First, the scoreboard:
- Dow: 16,336.0 (+88.8, +0.5%)
- S&P 500: 1,870.5 (+11.7, +0.6%)
- Nasdaq: 4,327.3 (+47.3, +1.1%)
And now the top stories:
- Inflation remains cool. The consumer price index climbed by just 0.1% month-over-month in February, which was right in line with expectations. Year-over-year, price were up 1.1%, but they decelerated from the 1.6% level in January.
- "The big story is the apparent slowdown in owners' equivalent rent, which alone accounts for 31% of the index," said Ian Shepherdson, chief economist at Pantheon Macroeconomics. "OER rose 0.17% in February after a 0.20% gain in January, below the solid and accelerating prior trend of about 0.22-0.25% per month. But this is a technical effect; OER slows when utility costs rise. This effect will reverse in due course. The underlying pressure on rents is upwards."
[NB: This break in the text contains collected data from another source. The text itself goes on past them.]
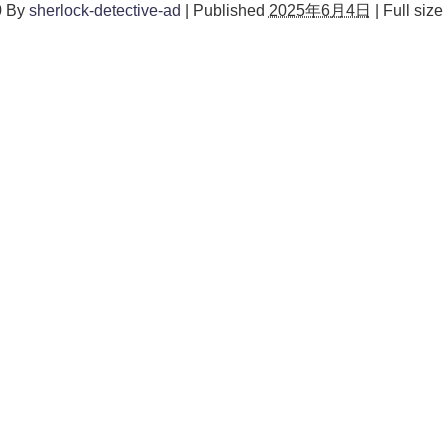
0
By
sherlock-detective-ad
|
Published
2025年6月4日
|
Full size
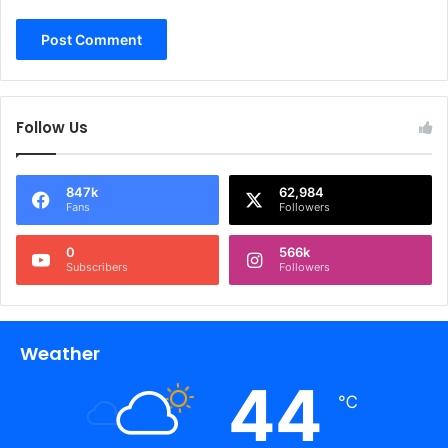
Follow Us
847k
62,984
Fans
Followers
0
566k
Subscribers
Followers
Weather
44
℃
- Today's housing data was mixed. Housing starts fell 0.2% to an annualized pace of 907,000 in February. Economists were looking for a 910,000 level. Building permits, however, jumped 7.7% to 1.01 million. This was much stronger than the 960,000 level expected.
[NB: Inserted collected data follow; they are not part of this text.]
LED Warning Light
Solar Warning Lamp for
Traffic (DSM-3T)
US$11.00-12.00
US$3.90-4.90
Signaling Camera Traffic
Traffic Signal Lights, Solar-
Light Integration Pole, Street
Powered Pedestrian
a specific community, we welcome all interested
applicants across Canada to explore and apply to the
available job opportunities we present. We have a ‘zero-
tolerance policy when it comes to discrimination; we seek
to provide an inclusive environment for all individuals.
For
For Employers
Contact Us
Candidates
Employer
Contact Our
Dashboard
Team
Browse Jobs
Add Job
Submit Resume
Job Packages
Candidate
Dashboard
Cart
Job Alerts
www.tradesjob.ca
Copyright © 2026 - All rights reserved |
- "Continued unseasonably severe weather, as well as a shortage of lots, kept housing starts subdued in February," said Capital Economics' Paul Diggle. "But the size of the shortfall between starts and household formation means that construction won't stay this low for long."
- Chris Rupkey, Chief Financial Economist for Bank of Tokyo-Mitsubishi tied it all together nicely: "No wonder the market stopped trading on the economic numbers with only modest changes reported for both CPI inflation and housing starts. No volatility. No reason for investors to change their views on the economic outlook... Our view is don't wait for the economic recovery, it is here already."